* Page excerpt *
※ ※ ※

Medberry "became pure observer" while wounded and waiting on the lava. He describes the stroke clearly enough that I don't have to experience one myself to feel I have a working knowledge of the condition.

Recovering, Medberry learned to brush his teeth, drive, navigate phone trees, speak, and write. His struggles to organize his thoughts are heart-breaking. "…[T]he pieces of [his] brain were a blizzard of blowing pages ripped from a book." Medberry's emotional struggles are inspiring. His falling in love and recovering enough to say, "I do," are triumphs.

Interwoven with Medberry's own story is the story of Craters of the Moon. He was working to expand the national monument when the stroke found him there. Even after the stroke, he hiked and found peace on the lava.

I enjoyed Medberry's descriptions of Idaho landscapes, but I wondered about a few points in his discussion of cheatgrass. He's correct that the exotic annual grass fuels wildfires that damage native vegetation and the wildlife habitat it provides. But I cringed when I read that cheatgrass is "[a] poison brought here by cowboys, for cows." In its native range, cheatgrass is an insignificant grass that doesn't inspire purposeful sharing. Researchers understand that the grass was inadvertently introduced to the U.S. West.

The stark black and white cover photo of a hiker leaning against gravity to climb lava echoes the contrast between Medberry's marathon health and lava stroke. Natural resource issues are rarely as clear cut and the actors, both people and plants, are rarely completely good or evil.

※ ※ ※

* Recorded data *
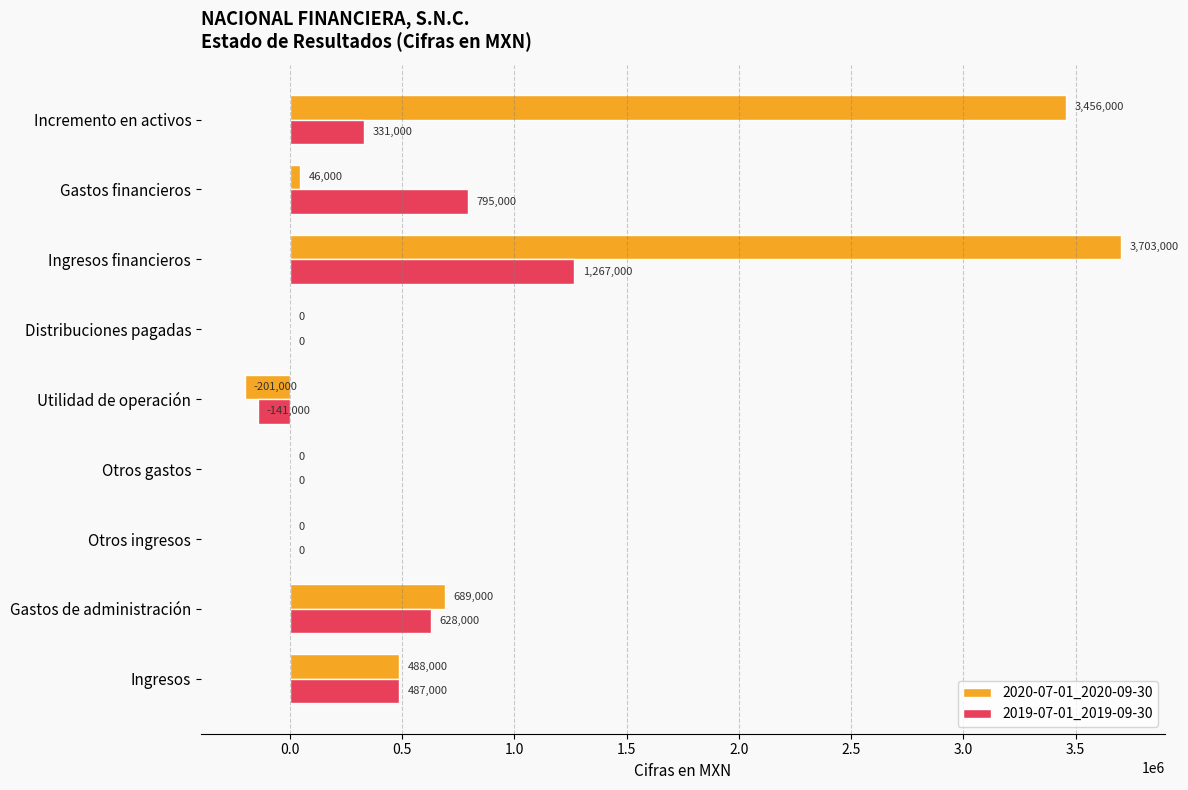

Where is 2019-07-01_2019-09-30 nearest to the value 563000?

Gastos de administración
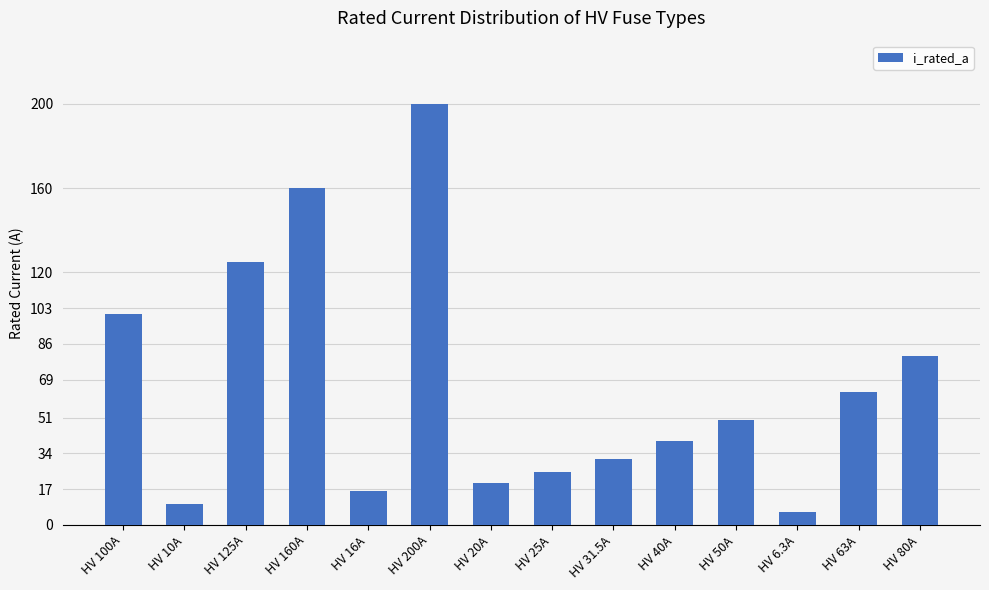

Rank the categories by value from lowest to highest.

HV 6.3A, HV 10A, HV 16A, HV 20A, HV 25A, HV 31.5A, HV 40A, HV 50A, HV 63A, HV 80A, HV 100A, HV 125A, HV 160A, HV 200A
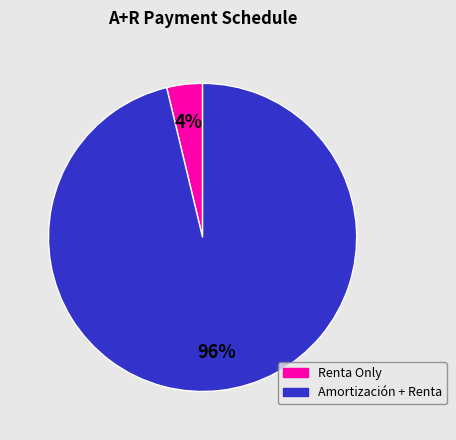

To the nearest percent, what is the average slice percentage?

50%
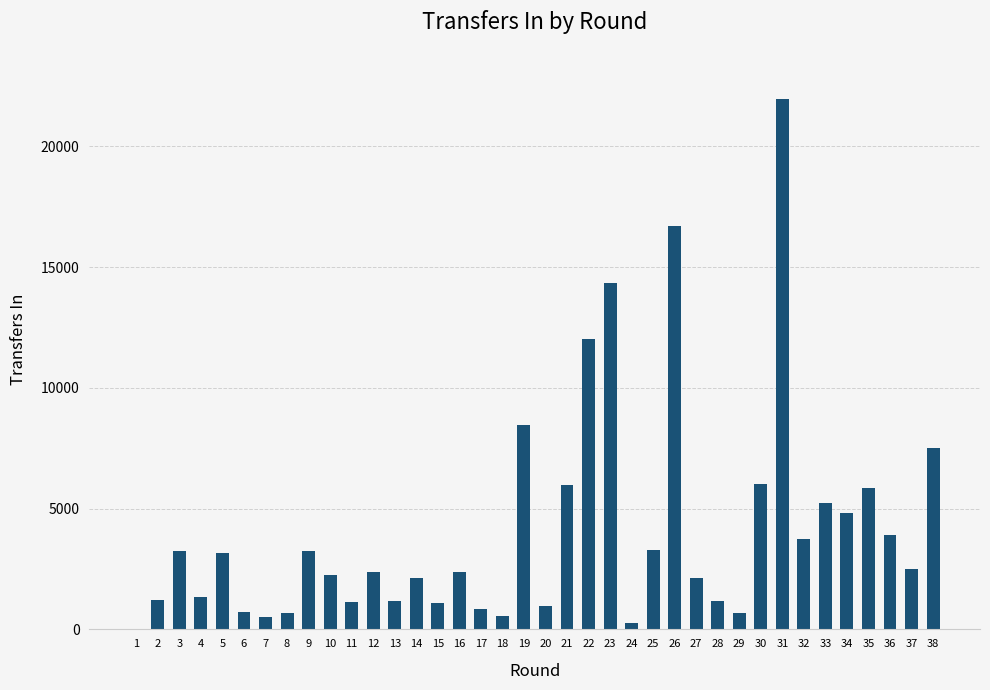

How many distinct data groups are displayed?

1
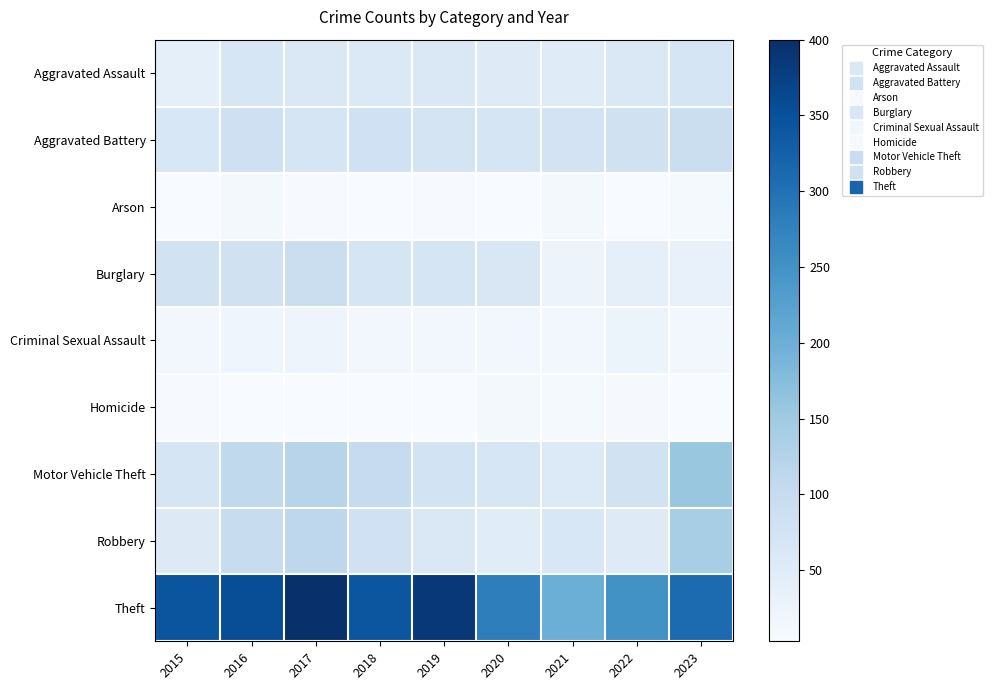

Reading left to right, list all the values displayed in this chart.

Aggravated Assault: 2015=40	2016=66	2017=60	2018=58	2019=60	2020=52	2021=51	2022=59	2023=71
Aggravated Battery: 2015=65	2016=84	2017=69	2018=83	2019=74	2020=70	2021=75	2022=82	2023=90
Arson: 2015=4	2016=12	2017=5	2018=3	2019=5	2020=4	2021=11	2022=3	2023=9
Burglary: 2015=79	2016=81	2017=90	2018=69	2019=70	2020=62	2021=26	2022=38	2023=34
Criminal Sexual Assault: 2015=13	2016=19	2017=22	2018=15	2019=15	2020=14	2021=15	2022=24	2023=13
Homicide: 2015=5	2016=4	2017=3	2018=3	2019=4	2020=10	2021=9	2022=7	2023=4
Motor Vehicle Theft: 2015=70	2016=108	2017=120	2018=101	2019=77	2020=68	2021=56	2022=80	2023=158
Robbery: 2015=55	2016=97	2017=113	2018=83	2019=61	2020=48	2021=64	2022=52	2023=141
Theft: 2015=343	2016=354	2017=400	2018=342	2019=387	2020=280	2021=200	2022=250	2023=309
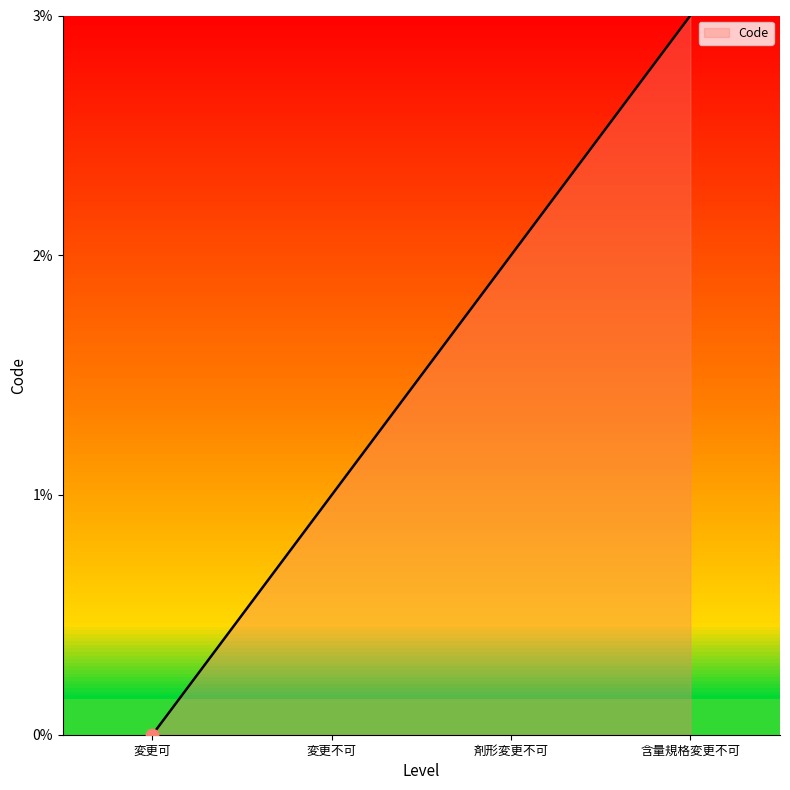

How many lines are shown in the chart?

1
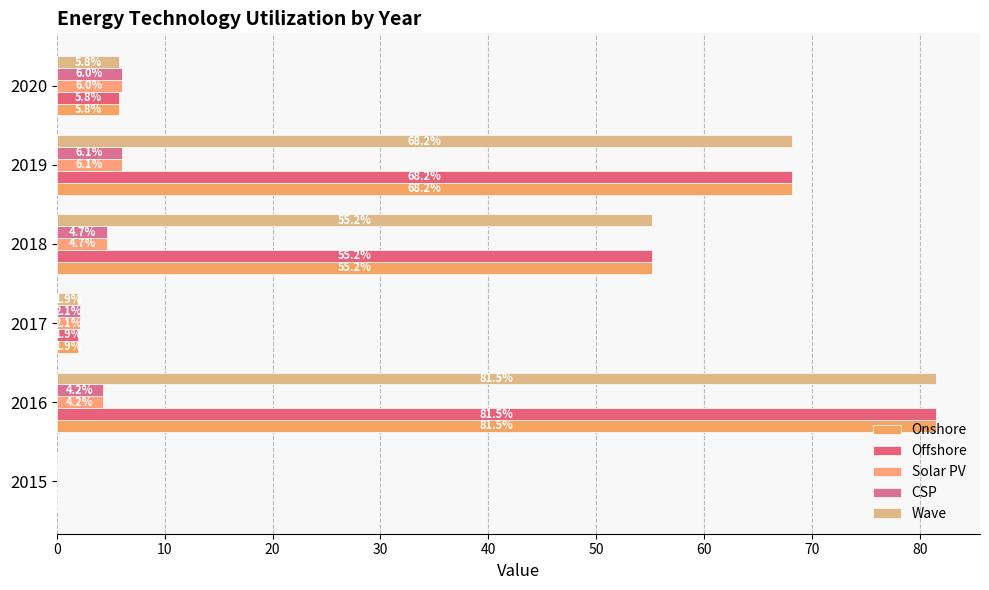

Reading right to left, what are all the values shown in this chart?

Onshore: 5.8	68.2	55.2	1.9	81.5	0.0
Offshore: 5.8	68.2	55.2	1.9	81.5	0.0
Solar PV: 6.0	6.1	4.7	2.1	4.2	0.0
CSP: 6.0	6.1	4.7	2.1	4.2	0.0
Wave: 5.8	68.2	55.2	1.9	81.5	0.0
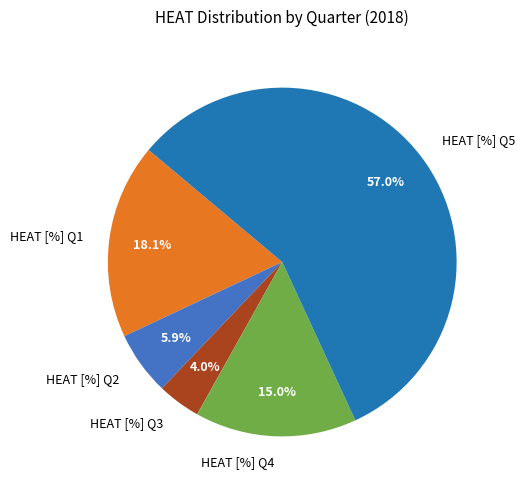

To the nearest percent, what percentage of the pie is HEAT [%] Q3?

4%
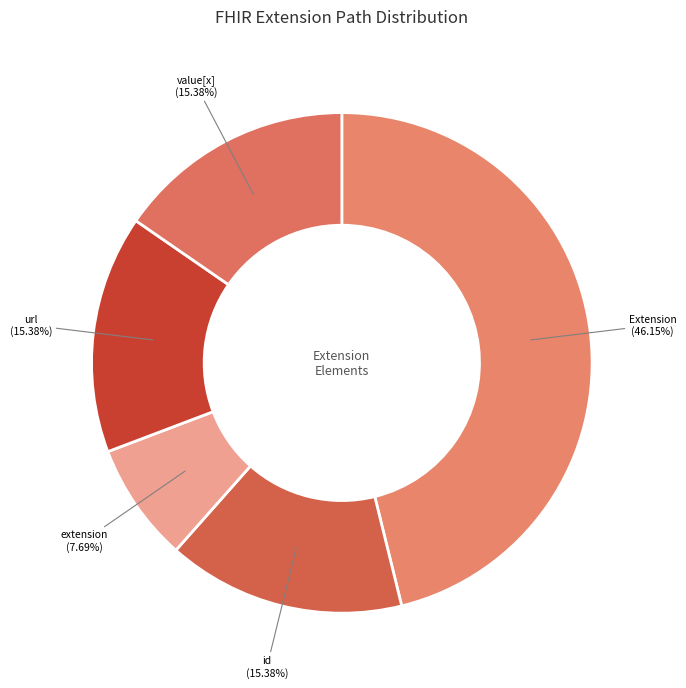

Count the number of slices in the pie.

5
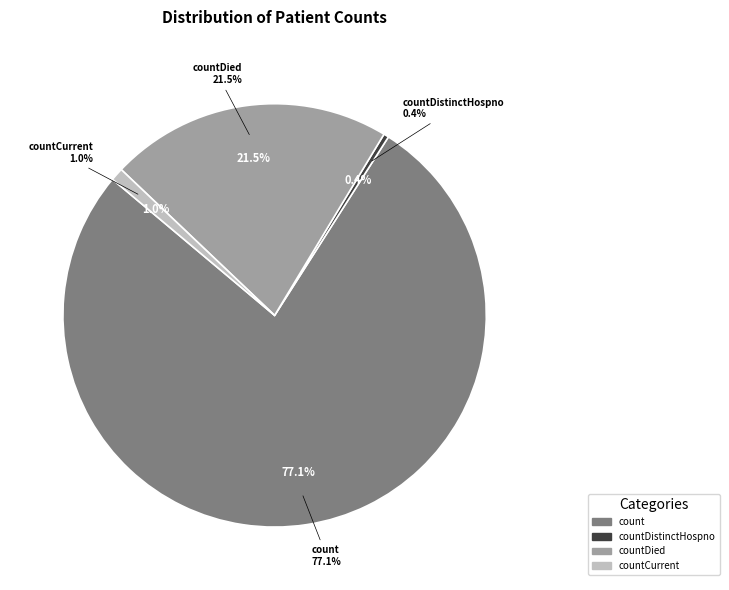

To the nearest percent, what percentage of the pie is countDied?

22%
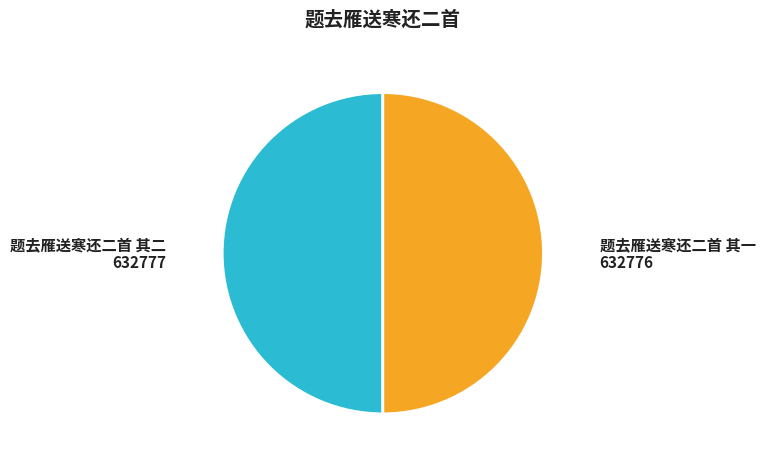

True or false: 题去雁送寒还二首 其二 accounts for 35% of the total.

False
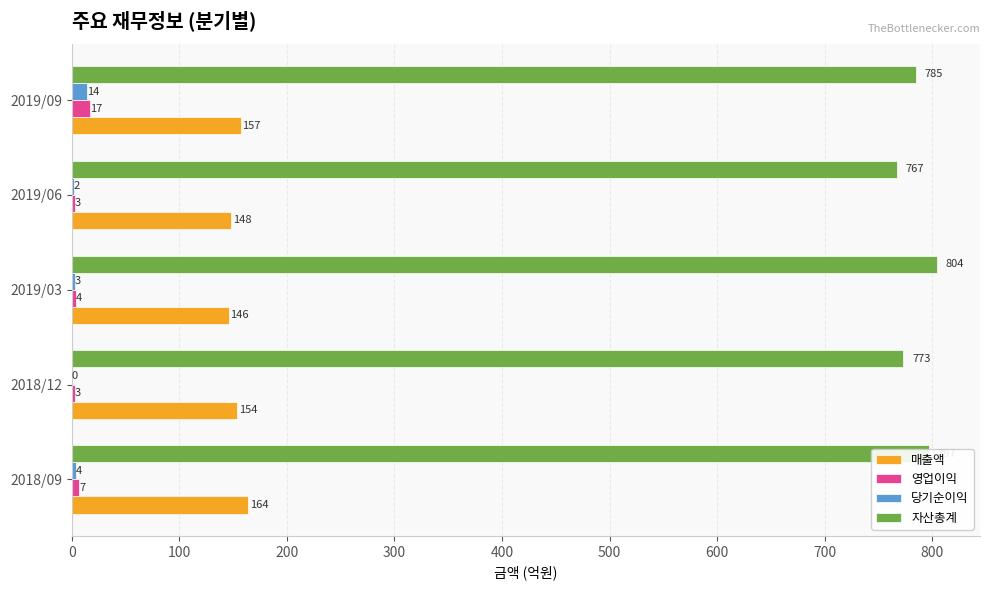

Between 2019/03 and 2019/09, which series saw the biggest shift?

자산총계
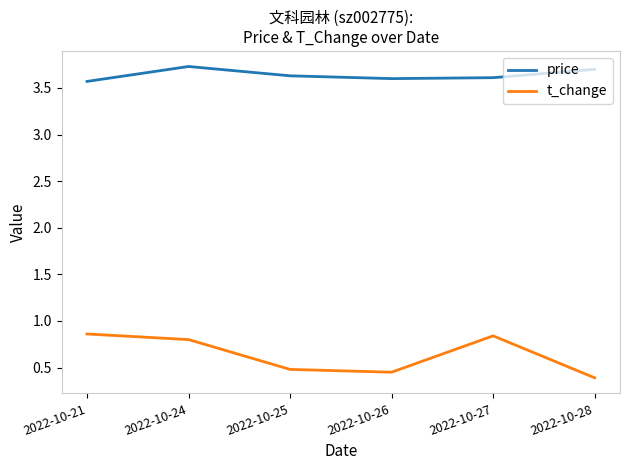

At 2022-10-26, list the series in order from smallest to largest.

t_change, price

※ ※ ※

* Work order 1 *
According to the review, what was Medberry working to do at Craters of the Moon when the stroke struck?
* Work order 2 *
List every skill the review says Medberry learned while recovering.

* Task result 1 *
He was working to expand the national monument.

* Task result 2 *
- Brushing his teeth
- Driving
- Navigating phone trees
- Speaking
- Writing